- **ACTIVITY**
Omit every picture. Return all other data as it stands.

- **GIVEN DATA**
- Opening Delimiter -

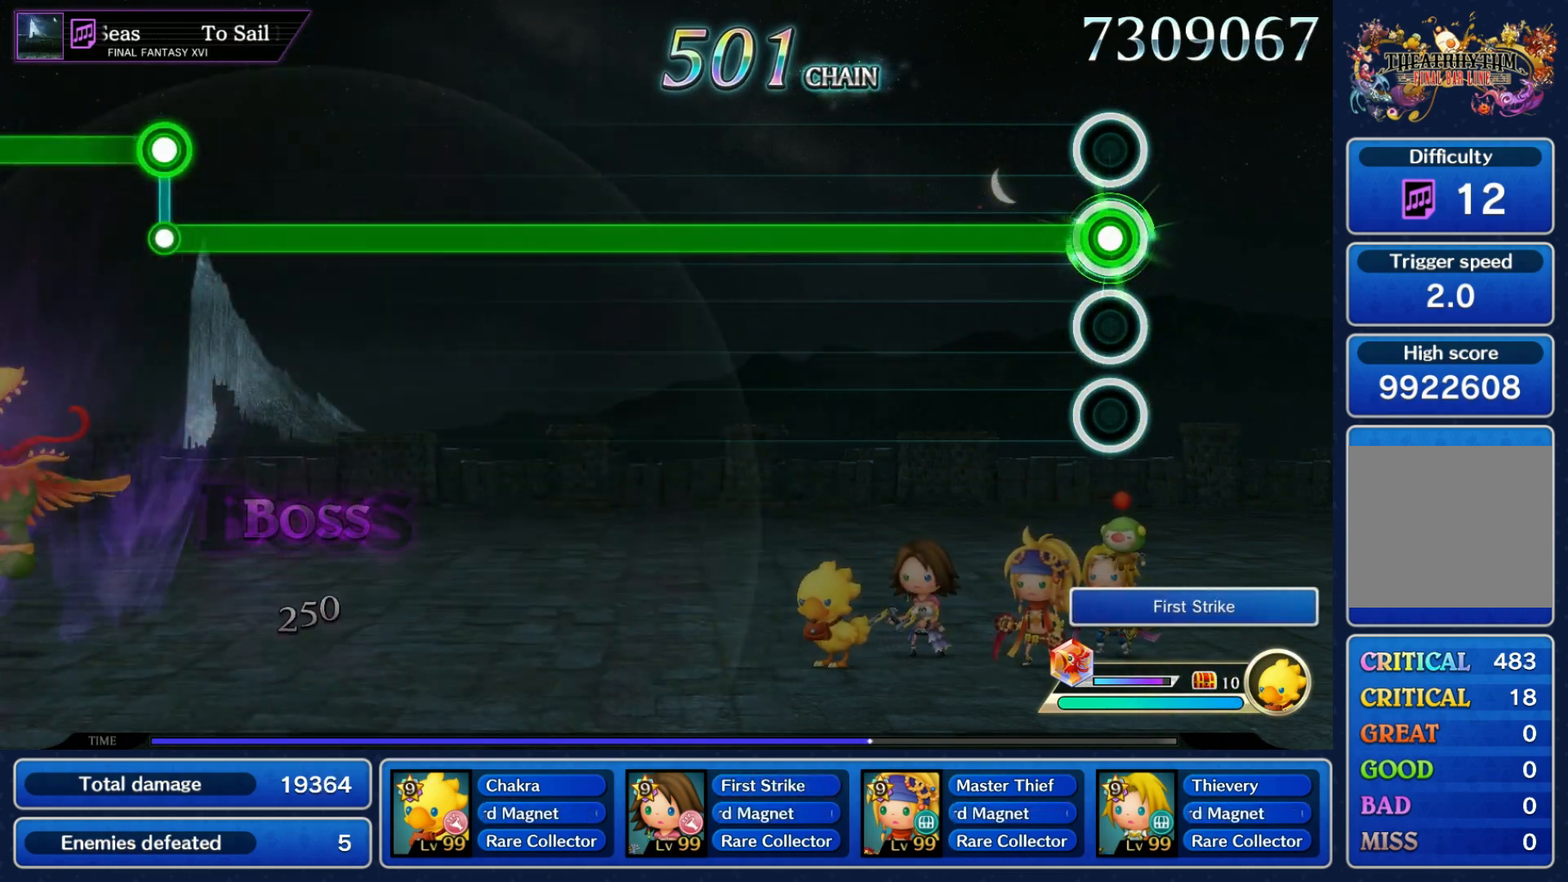
{"dt_ms": 500, "buttons": ["R1"], "left_stick": "center", "right_stick": "center", "events": []}
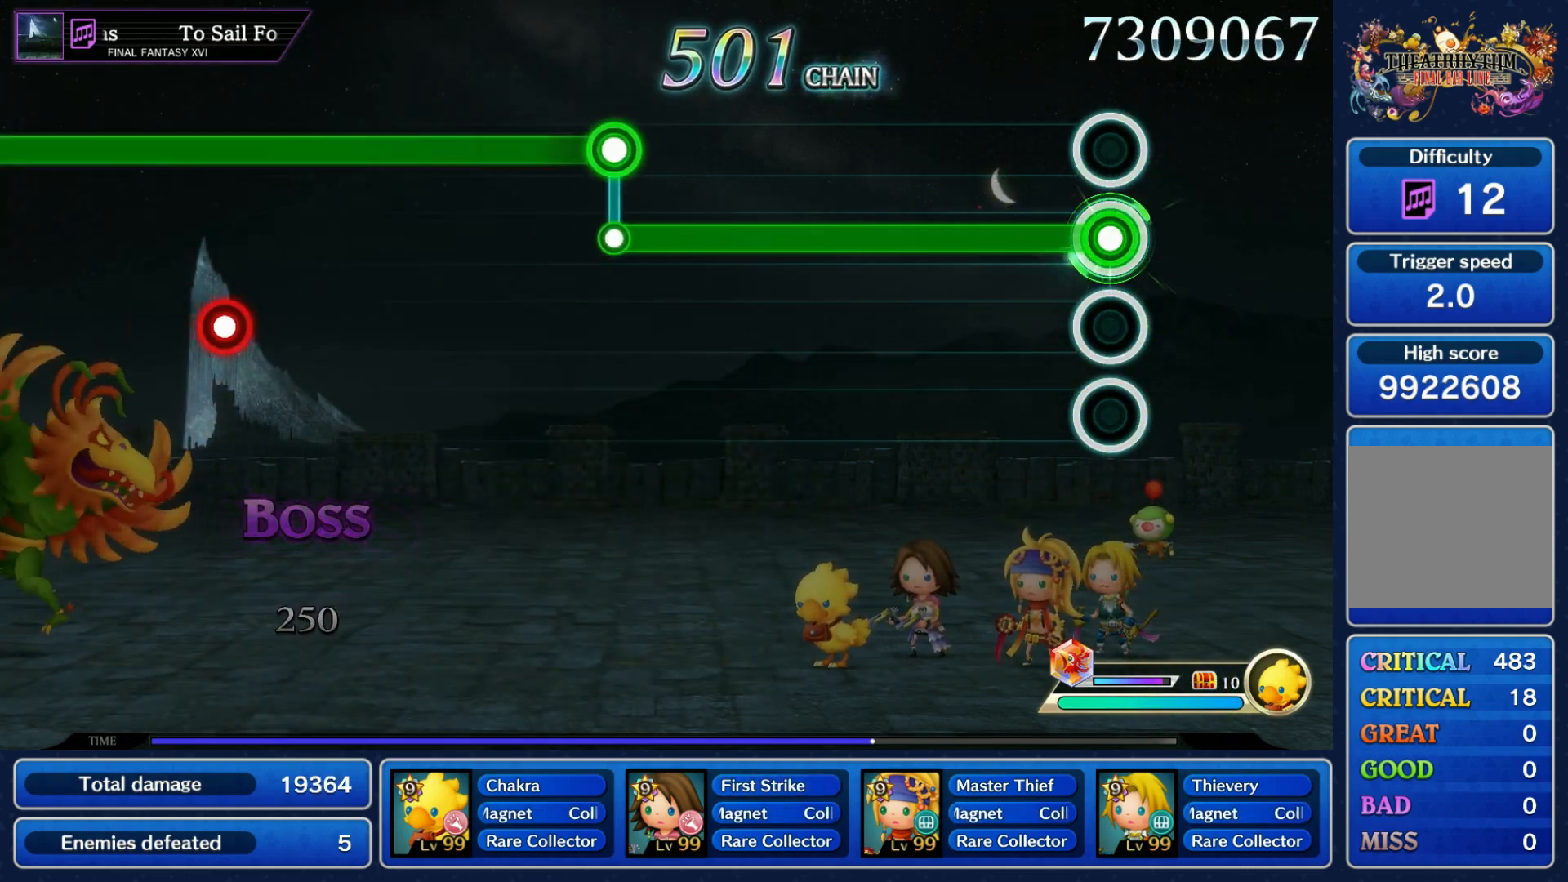
{"dt_ms": 500, "buttons": ["R1"], "left_stick": "center", "right_stick": "center", "events": []}
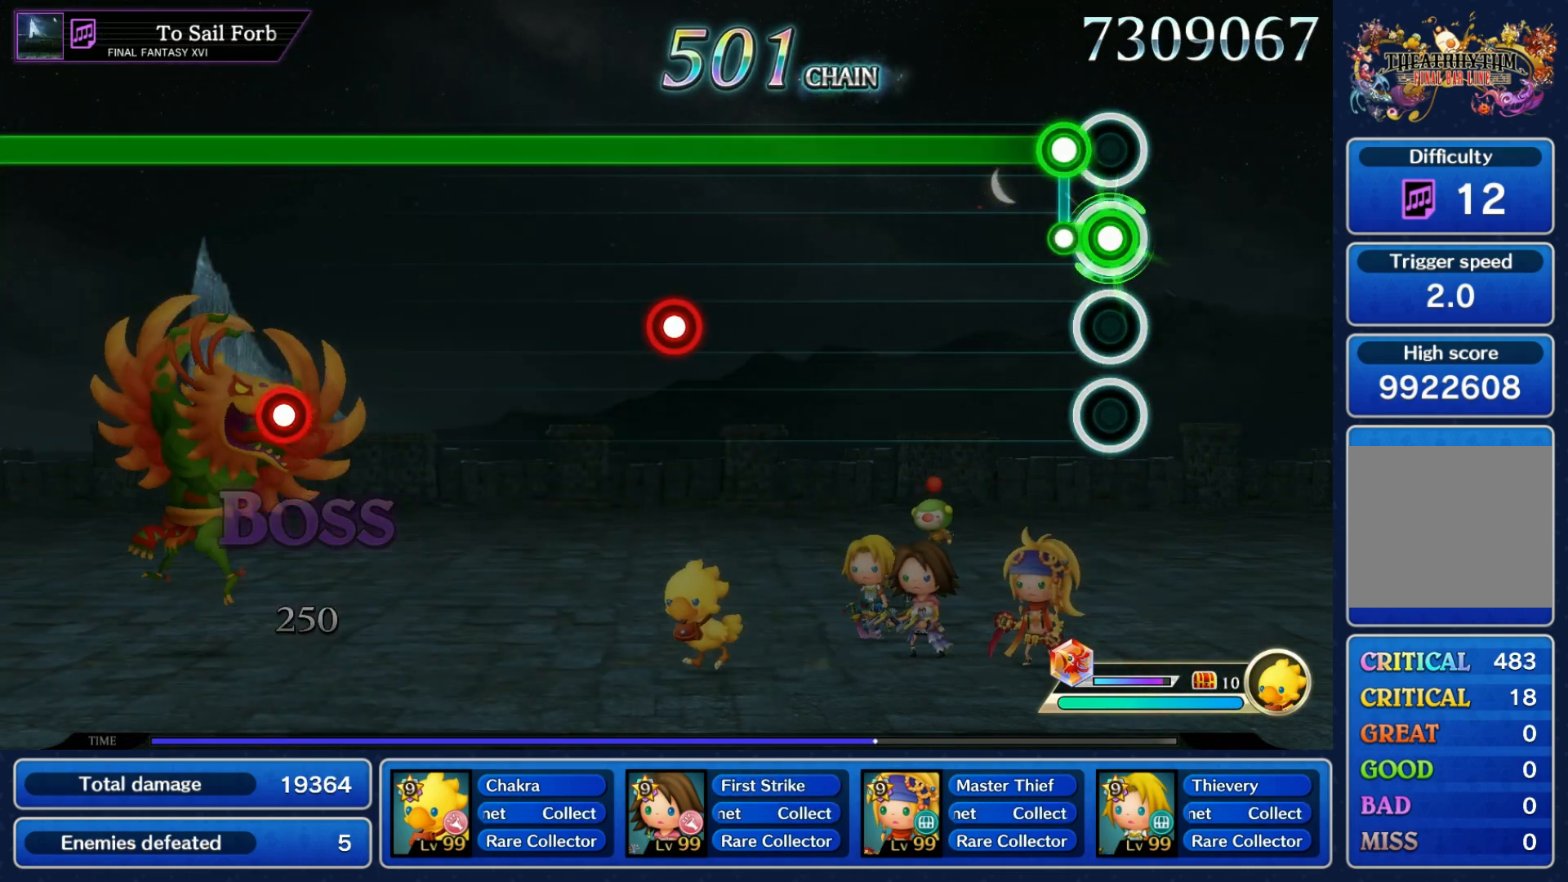
{"dt_ms": 500, "buttons": ["L1", "R1"], "left_stick": "center", "right_stick": "center", "events": [[83, "L1", "down"], [83, "R1", "up"], [500, "R1", "down"]]}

- Closing Delimiter -

- **EXPECTED ANSWER**
{"dt_ms": 500, "buttons": ["R1"], "left_stick": "center", "right_stick": "center", "events": []}
{"dt_ms": 500, "buttons": ["R1"], "left_stick": "center", "right_stick": "center", "events": []}
{"dt_ms": 500, "buttons": ["L1", "R1"], "left_stick": "center", "right_stick": "center", "events": [[83, "L1", "down"], [83, "R1", "up"], [500, "R1", "down"]]}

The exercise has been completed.